Source records:
◇ ◇ ◇ ◇ ◇ ◇ ◇
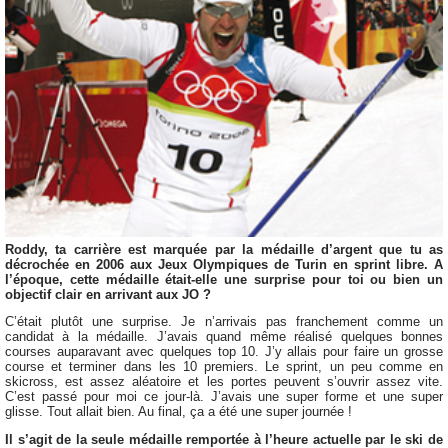
Roddy, ta carrière est marquée par la médaille d’argent que tu as
décrochée en 2006 aux Jeux Olympiques de Turin en sprint libre. A
l’époque, cette médaille était-elle une surprise pour toi ou bien un
objectif clair en arrivant aux JO ?
C’était plutôt une surprise. Je n’arrivais pas franchement comme un
candidat à la médaille. J’avais quand même réalisé quelques bonnes
courses auparavant avec quelques top 10. J’y allais pour faire un grosse
course et terminer dans les 10 premiers. Le sprint, un peu comme en
skicross, est assez aléatoire et les portes peuvent s’ouvrir assez vite.
C’est passé pour moi ce jour-là. J’avais une super forme et une super
glisse. Tout allait bien. Au final, ça a été une super journée !
Il s’agit de la seule médaille remportée à l’heure actuelle par le ski de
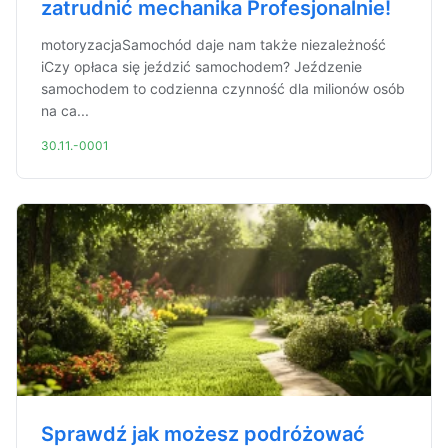
zatrudnić mechanika Profesjonalnie!
motoryzacjaSamochód daje nam także niezależność
iCzy opłaca się jeździć samochodem? Jeźdzenie
samochodem to codzienna czynność dla milionów osób
na ca...
30.11.-0001
Sprawdź jak możesz podróżować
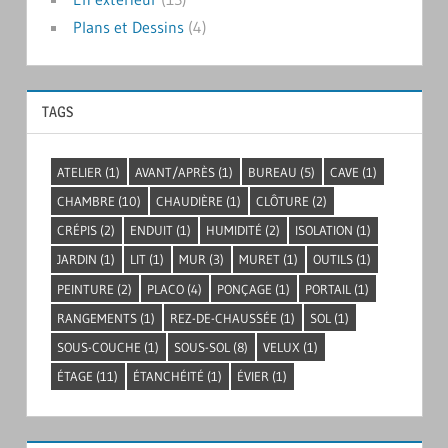
Plans et Dessins
(4)
TAGS
ATELIER
(1)
AVANT/APRÈS
(1)
BUREAU
(5)
CAVE
(1)
CHAMBRE
(10)
CHAUDIÈRE
(1)
CLÔTURE
(2)
CRÉPIS
(2)
ENDUIT
(1)
HUMIDITÉ
(2)
ISOLATION
(1)
JARDIN
(1)
LIT
(1)
MUR
(3)
MURET
(1)
OUTILS
(1)
PEINTURE
(2)
PLACO
(4)
PONÇAGE
(1)
PORTAIL
(1)
RANGEMENTS
(1)
REZ-DE-CHAUSSÉE
(1)
SOL
(1)
SOUS-COUCHE
(1)
SOUS-SOL
(8)
VELUX
(1)
ÉTAGE
(11)
ÉTANCHÉITÉ
(1)
ÉVIER
(1)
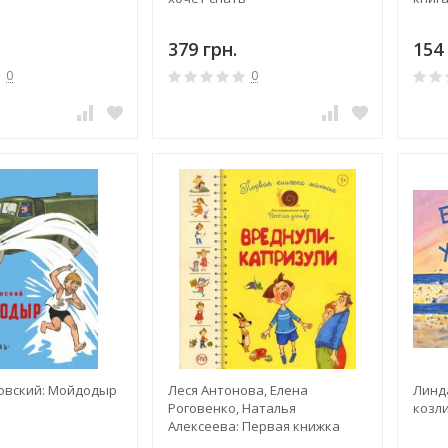
379 грн.
154 
0
0
овский: Мойдодыр
Леся Антонова, Елена
Линд
Роговенко, Наталья
козл
Алексеева: Первая книжка
малыша. Вреднуликапризули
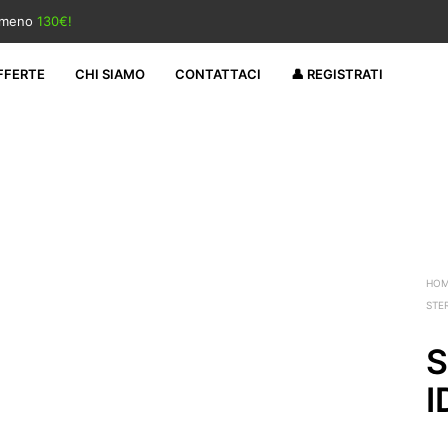
almeno
130€!
FFERTE
CHI SIAMO
CONTATTACI
👤 REGISTRATI
HO
STE
S
I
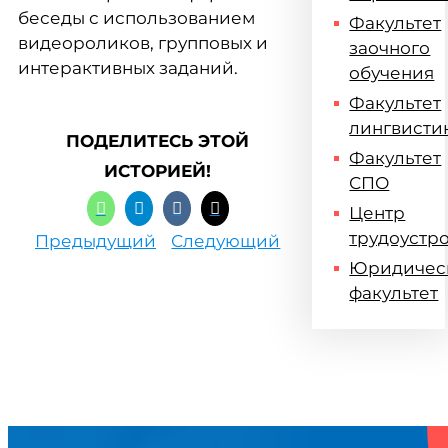
беседы с использованием
Факультет
видеороликов, групповых и
заочного
интерактивных заданий.
обучения
Факультет
лингвисти
ПОДЕЛИТЕСЬ ЭТОЙ
Факультет
ИСТОРИЕЙ!
СПО
Центр
трудоустр
Предыдущий
Следующий
Юридичес
факультет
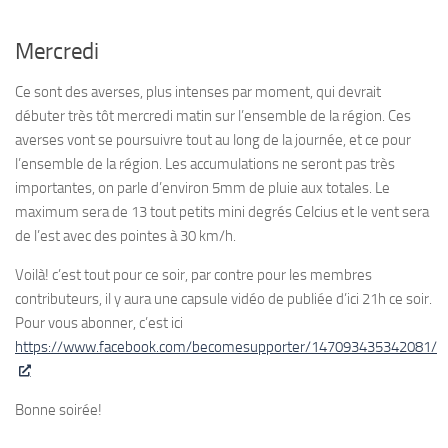
Mercredi
Ce sont des averses, plus intenses par moment, qui devrait
débuter très tôt mercredi matin sur l’ensemble de la région. Ces
averses vont se poursuivre tout au long de la journée, et ce pour
l’ensemble de la région. Les accumulations ne seront pas très
importantes, on parle d’environ 5mm de pluie aux totales. Le
maximum sera de 13 tout petits mini degrés Celcius et le vent sera
de l’est avec des pointes à 30 km/h.
Voilà! c’est tout pour ce soir, par contre pour les membres
contributeurs, il y aura une capsule vidéo de publiée d’ici 21h ce soir.
Pour vous abonner, c’est ici
https://www.facebook.com/becomesupporter/147093435342081/
Bonne soirée!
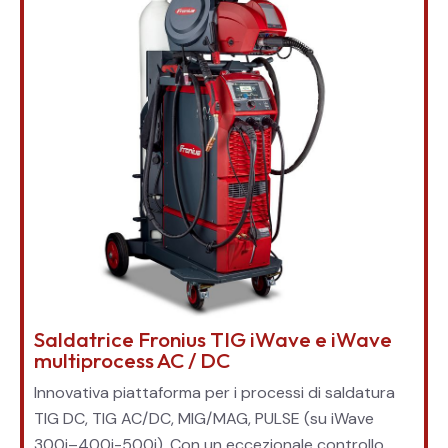
Saldatrice Fronius TIG iWave e iWave
multiprocess AC / DC
Innovativa piattaforma per i processi di saldatura
TIG DC, TIG AC/DC, MIG/MAG, PULSE (su iWave
300i–400i-500i). Con un eccezionale controllo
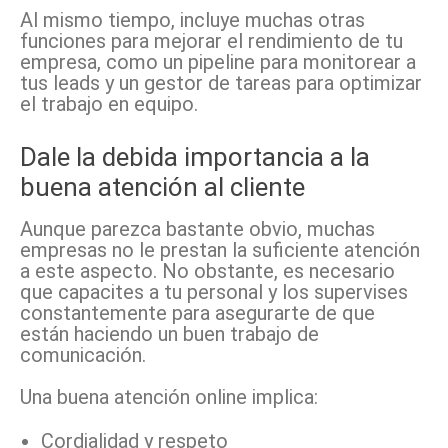
Al mismo tiempo, incluye muchas otras
funciones para mejorar el rendimiento de tu
empresa, como un pipeline para monitorear a
tus leads y un gestor de tareas para optimizar
el trabajo en equipo.
Dale la debida importancia a la
buena atención al cliente
Aunque parezca bastante obvio, muchas
empresas no le prestan la suficiente atención
a este aspecto. No obstante, es necesario
que capacites a tu personal y los supervises
constantemente para asegurarte de que
están haciendo un buen trabajo de
comunicación.
Una buena atención online implica:
Cordialidad y respeto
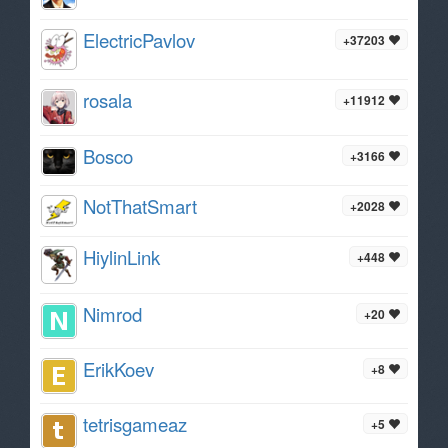
ElectricPavlov
+37203
rosala
+11912
Bosco
+3166
NotThatSmart
+2028
HiylinLink
+448
Nimrod
+20
ErikKoev
+8
tetrisgameaz
+5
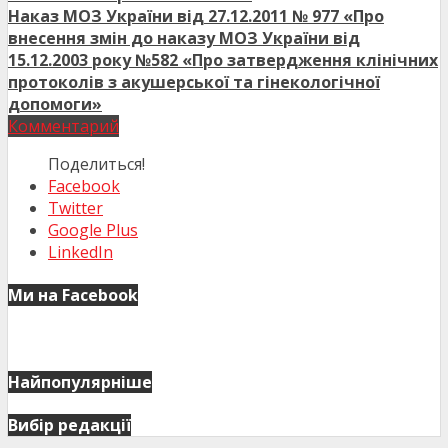
Наказ МОЗ України від 27.12.2011 № 977 «Про
внесення змін до наказу МОЗ України від
15.12.2003 року №582 «Про затвердження клінічних
протоколів з акушерської та гінекологічної
допомоги»
Комментарий
Поделиться!
Facebook
Twitter
Google Plus
LinkedIn
Ми на Facebook
Найпопулярніше
Вибір редакції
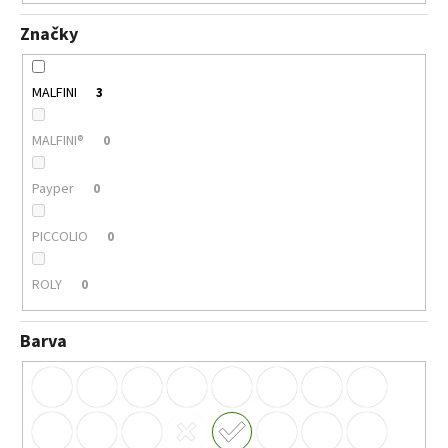
Značky
MALFINI
3
MALFINI®
0
Payper
0
PICCOLIO
0
ROLY
0
Barva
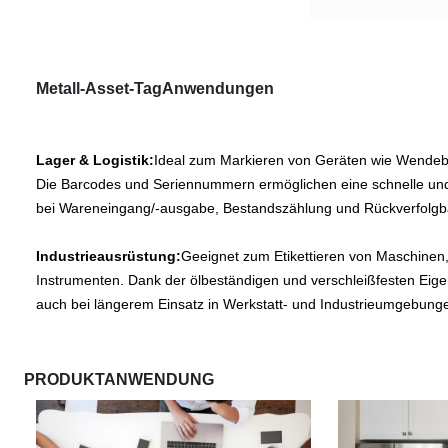
Metall-Asset-Tag
Anwendungen
Lager & Logistik:
Ideal zum Markieren von Geräten wie Wendeb
Die Barcodes und Seriennummern ermöglichen eine schnelle und
bei Wareneingang/-ausgabe, Bestandszählung und Rückverfolgb
Industrieausrüstung:
Geeignet zum Etikettieren von Maschine
Instrumenten. Dank der ölbeständigen und verschleißfesten Eigen
auch bei längerem Einsatz in Werkstatt- und Industrieumgebunge
PRODUKTANWENDUNG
◇ ◇ ◇ ◇ ◇ ◇ ◇
■ **Problem**
Filter the entries down to the lines holding the string "iWave". Copy each of those lines.

■ **Exercise solution**
Saldatrice Fronius TIG iWave e iWave
TIG DC, TIG AC/DC, MIG/MAG, PULSE (su iWave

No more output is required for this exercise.